Although some regions of the country have limited land for traditional burials, that isn’t true for the Diocese of Wichita, he said, which has enough cemetery land for many, many years.
“Although Calvary Cemetery is about full,” Miller said. “Only about a third of Resurrection and Ascension cemeteries have been developed.” Calvary Cemetery is nearly at capacity because it is surrounded by housing.
The U.S. Catholic Cemetery Conference last year issued a paper on the topic. The conference associated the increasing popularity of cremation to the absence of religious affiliation. In 2012 nearly half of those surveyed said a religious component in a funeral was important for a loved one. That number dropped to less than 40 percent in 2017.
Body or cremains should be buried
For Catholics, cremation may be an option, but the church says bodies and cremated remains must be buried or interred.
The cemetery conference reported that about a third of the families surveyed in 2013 kept the cremated remains in their homes, a third scattered them, and a third buried them at a cemetery.
Although the church published instructions permitting cremation 56 years ago, the Vatican issued guidelines only three years ago regarding the burial of cremated remains.

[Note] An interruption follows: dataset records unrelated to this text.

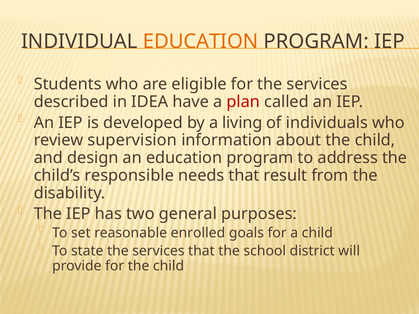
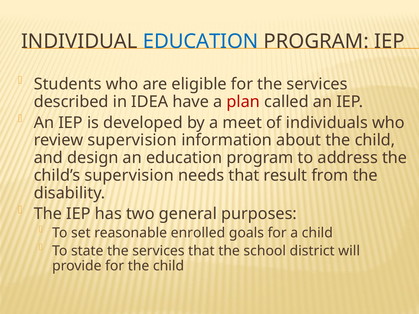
EDUCATION at (201, 42) colour: orange -> blue
living: living -> meet
child’s responsible: responsible -> supervision
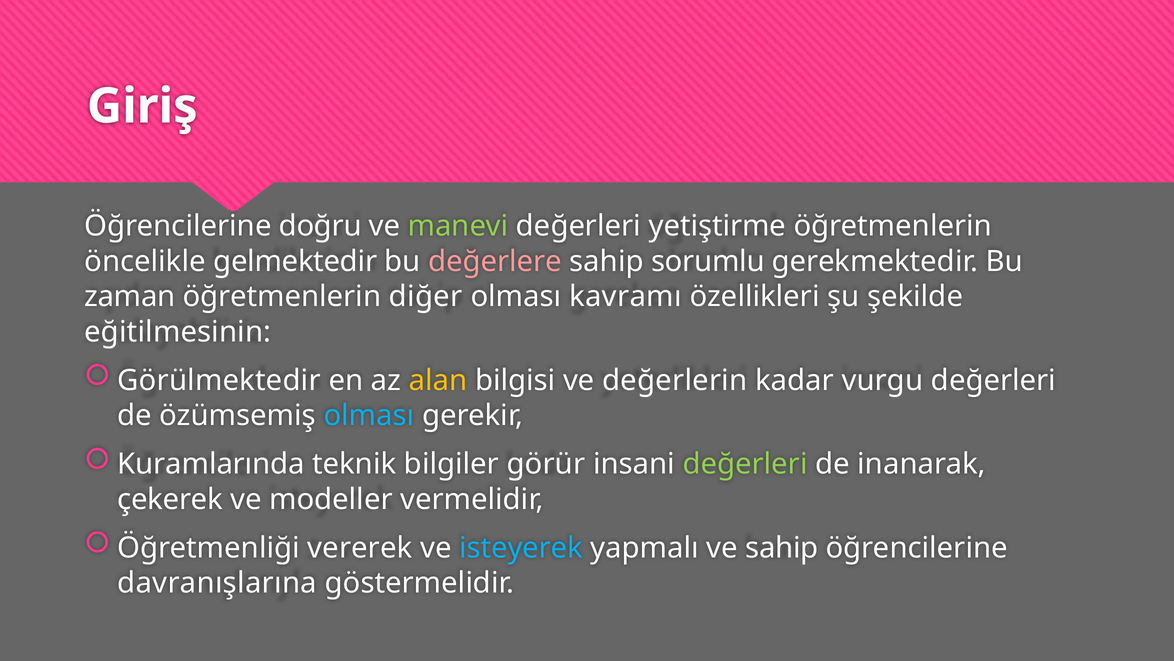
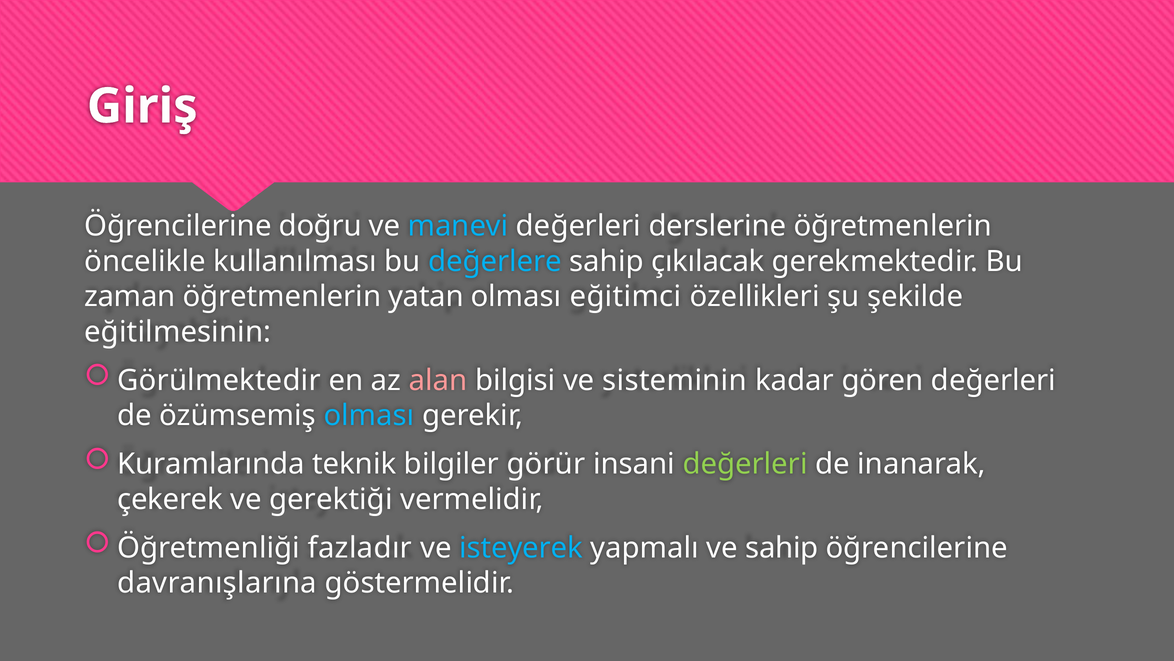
manevi colour: light green -> light blue
yetiştirme: yetiştirme -> derslerine
gelmektedir: gelmektedir -> kullanılması
değerlere colour: pink -> light blue
sorumlu: sorumlu -> çıkılacak
diğer: diğer -> yatan
kavramı: kavramı -> eğitimci
alan colour: yellow -> pink
değerlerin: değerlerin -> sisteminin
vurgu: vurgu -> gören
modeller: modeller -> gerektiği
vererek: vererek -> fazladır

Cardinal Gerhard Muller, the Vatican prefect of the Congregation for the Doctrine of the Faith from 2012 to 2017, said in 2016 that while the Catholic Church prefers burial in the ground, it accepts cremation as an option, but forbids the scattering of ashes, and the growing practice of keeping cremated remains at home.
The congregation issued instructions in 1963 permitting cremation as long as it was not done as a sign of denial of the basic Christian belief in the resurrection of the dead. However, Cardinal Muller said church law had not specified exactly what should be done with “cremains,” and several bishops’ conferences asked the congregation to provide guidance.
The result, approved by Pope Francis after consultation with other Vatican offices and with bishops, is “Ad Resurgendum Cum Christo” (To Rise with Christ), an instruction “regarding the burial of the deceased and the conservation of the ashes in the case of cremation.”
Cremation, in and of itself, does not constitute a denial of belief in the immortality of the soul and the resurrection of the body, the instruction says. Nor does it “prevent God, in his omnipotence, from raising up the deceased body to new life.”
However, the Catholic Church wholeheartedly recommends continuing the “pious practice of burying the dead,” Cardinal Muller said. It is considered one of the corporal works of mercy, he said, and, mirroring the burial of Christ, it more clearly expresses hope in the resurrection when the person’s body and soul will be reunited.